Allowing women inside Sabarimala temple in Kerala would lead to “immoral activities” and turn the place into a tourist spot like Thailand, the chief of Travancore Devaswom Board, which manages the temple, said, according to the Hindustan Times. His comments came hours after the Supreme Court referred the matter of women’s restricted entry into the inner sanctum of Sabarimala temple to a five-judge Constitution bench.

“If women are allowed, we can’t ensure their security,” Hindustan Times quoted Travancore Devaswom Board chief Prayar Gopalakrishnan as saying. “We will not allow Sabarimala to become Thailand. Even if the court opens its doors, I don’t think self-respecting women will dare to go up to the hill shrine.”
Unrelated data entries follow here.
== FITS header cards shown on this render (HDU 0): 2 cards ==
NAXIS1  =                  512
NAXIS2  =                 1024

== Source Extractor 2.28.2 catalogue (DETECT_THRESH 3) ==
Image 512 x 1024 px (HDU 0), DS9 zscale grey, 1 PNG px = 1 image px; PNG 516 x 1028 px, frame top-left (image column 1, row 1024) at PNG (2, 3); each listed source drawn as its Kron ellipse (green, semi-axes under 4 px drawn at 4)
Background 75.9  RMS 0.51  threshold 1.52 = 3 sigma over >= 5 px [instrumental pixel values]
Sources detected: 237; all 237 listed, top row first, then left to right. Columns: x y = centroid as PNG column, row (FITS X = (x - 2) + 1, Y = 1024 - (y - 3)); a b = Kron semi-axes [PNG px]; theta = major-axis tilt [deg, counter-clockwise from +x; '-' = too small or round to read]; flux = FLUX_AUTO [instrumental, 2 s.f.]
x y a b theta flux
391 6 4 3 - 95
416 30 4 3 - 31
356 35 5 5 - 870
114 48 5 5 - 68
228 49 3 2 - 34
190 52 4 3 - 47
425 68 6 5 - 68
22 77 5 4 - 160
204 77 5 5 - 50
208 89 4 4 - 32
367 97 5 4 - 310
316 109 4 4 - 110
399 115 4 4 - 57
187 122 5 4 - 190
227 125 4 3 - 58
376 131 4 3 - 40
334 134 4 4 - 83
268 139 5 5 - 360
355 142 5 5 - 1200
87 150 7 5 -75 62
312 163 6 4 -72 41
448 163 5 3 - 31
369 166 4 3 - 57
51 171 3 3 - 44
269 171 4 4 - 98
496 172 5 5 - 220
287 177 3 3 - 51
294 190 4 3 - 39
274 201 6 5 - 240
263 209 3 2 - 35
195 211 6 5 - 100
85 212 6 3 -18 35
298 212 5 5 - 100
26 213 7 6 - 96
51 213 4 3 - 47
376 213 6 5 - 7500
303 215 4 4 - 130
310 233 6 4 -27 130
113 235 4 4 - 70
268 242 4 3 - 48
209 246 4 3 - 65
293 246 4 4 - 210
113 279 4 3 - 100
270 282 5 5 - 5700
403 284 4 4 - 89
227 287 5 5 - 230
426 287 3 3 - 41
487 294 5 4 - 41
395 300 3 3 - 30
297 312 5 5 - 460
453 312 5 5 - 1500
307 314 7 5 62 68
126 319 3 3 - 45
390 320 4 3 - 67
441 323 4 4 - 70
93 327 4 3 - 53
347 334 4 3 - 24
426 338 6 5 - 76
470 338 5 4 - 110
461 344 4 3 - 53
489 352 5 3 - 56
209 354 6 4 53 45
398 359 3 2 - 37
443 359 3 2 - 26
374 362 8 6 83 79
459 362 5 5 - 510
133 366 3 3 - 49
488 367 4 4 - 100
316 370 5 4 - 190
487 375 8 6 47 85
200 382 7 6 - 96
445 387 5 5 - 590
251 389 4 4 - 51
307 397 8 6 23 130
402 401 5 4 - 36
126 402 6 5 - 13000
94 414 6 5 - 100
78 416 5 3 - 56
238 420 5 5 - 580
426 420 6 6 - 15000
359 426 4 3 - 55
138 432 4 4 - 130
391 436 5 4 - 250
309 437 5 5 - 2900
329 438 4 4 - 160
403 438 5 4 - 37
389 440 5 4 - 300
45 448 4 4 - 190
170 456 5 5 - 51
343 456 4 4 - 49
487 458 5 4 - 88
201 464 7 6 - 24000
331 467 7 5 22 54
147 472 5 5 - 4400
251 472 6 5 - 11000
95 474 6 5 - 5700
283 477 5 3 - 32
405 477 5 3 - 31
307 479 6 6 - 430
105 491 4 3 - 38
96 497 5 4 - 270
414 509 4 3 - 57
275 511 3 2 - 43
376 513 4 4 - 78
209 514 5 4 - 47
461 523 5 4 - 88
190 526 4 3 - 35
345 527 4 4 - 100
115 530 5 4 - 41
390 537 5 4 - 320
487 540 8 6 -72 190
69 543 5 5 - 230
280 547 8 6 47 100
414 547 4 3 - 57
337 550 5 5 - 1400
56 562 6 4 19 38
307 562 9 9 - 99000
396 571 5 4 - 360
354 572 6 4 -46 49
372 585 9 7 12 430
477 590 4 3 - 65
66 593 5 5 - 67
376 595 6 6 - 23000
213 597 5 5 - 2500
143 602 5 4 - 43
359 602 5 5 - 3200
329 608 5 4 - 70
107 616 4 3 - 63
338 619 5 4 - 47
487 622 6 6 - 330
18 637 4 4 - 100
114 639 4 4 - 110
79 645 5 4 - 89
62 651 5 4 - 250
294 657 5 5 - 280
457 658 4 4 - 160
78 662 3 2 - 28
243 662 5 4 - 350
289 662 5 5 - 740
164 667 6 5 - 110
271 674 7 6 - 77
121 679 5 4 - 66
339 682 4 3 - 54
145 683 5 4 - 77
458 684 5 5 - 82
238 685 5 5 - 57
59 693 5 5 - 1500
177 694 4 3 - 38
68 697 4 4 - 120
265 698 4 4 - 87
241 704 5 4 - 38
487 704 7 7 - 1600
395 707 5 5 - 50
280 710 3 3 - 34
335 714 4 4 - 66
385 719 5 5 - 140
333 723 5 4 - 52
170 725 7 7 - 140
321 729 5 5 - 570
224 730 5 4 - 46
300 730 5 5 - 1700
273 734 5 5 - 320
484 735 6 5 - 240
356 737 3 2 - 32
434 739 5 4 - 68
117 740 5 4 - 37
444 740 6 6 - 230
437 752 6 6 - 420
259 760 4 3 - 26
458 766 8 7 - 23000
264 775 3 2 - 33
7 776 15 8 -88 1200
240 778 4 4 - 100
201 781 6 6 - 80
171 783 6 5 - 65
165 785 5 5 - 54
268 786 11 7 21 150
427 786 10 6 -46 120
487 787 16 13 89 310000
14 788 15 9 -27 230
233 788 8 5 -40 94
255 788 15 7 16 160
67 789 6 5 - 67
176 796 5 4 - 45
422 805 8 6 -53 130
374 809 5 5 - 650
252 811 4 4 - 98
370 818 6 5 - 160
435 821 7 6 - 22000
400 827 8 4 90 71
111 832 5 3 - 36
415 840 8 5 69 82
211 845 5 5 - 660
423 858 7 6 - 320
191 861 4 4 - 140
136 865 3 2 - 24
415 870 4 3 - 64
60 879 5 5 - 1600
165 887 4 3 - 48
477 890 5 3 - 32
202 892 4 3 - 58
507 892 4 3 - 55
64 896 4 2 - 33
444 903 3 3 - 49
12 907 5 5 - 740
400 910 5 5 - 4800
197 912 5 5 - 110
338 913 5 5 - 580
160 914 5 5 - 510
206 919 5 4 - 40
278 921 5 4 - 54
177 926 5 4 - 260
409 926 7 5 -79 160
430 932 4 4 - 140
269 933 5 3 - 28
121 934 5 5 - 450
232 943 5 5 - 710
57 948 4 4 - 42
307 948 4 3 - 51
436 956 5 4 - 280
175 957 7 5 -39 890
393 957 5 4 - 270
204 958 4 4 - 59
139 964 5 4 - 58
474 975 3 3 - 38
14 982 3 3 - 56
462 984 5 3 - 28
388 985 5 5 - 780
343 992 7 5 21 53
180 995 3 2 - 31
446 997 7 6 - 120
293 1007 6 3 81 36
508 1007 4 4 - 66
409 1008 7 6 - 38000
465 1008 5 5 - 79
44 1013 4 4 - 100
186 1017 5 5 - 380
Gopalakrishnan said the restriction for women was a matter of security as well as tradition. “What will be the situation if women between the ages of 10 to 50 have to climb uphill under challenging weather conditions without any safety?” News18 quoted him as saying. “If women are allowed to enter the shrine, women police officers will have to be deputed for security. This will lead to a lot of issues, including immoral activities.”

Kerala Minister for Devaswoms and Tourism Kadakampally Surendran criticised Gopalakrishnan for his comments. In a Facebook post, Surendran claimed that the TDB chief considered women who go to Sabarimala as shameless. He also asked Gopalakrishnan to apologise for his remark.

The temple in Kerala does not allow women between the ages of 10 and 50 to enter its premises. The Travancore Devaswom Board has maintained that the rule is aimed at keeping menstruating women away from the temple as the deity, Lord Ayyappa, is celibate.

The Constitution Bench will decide whether the practice was gender discriminatory and violated the right to equality and religious freedom of women, The Hindu reported. It will also decide whether the restriction qualifies as an “essential religious practice” of the Hindu faith, over which the Supreme Court has no jurisdiction.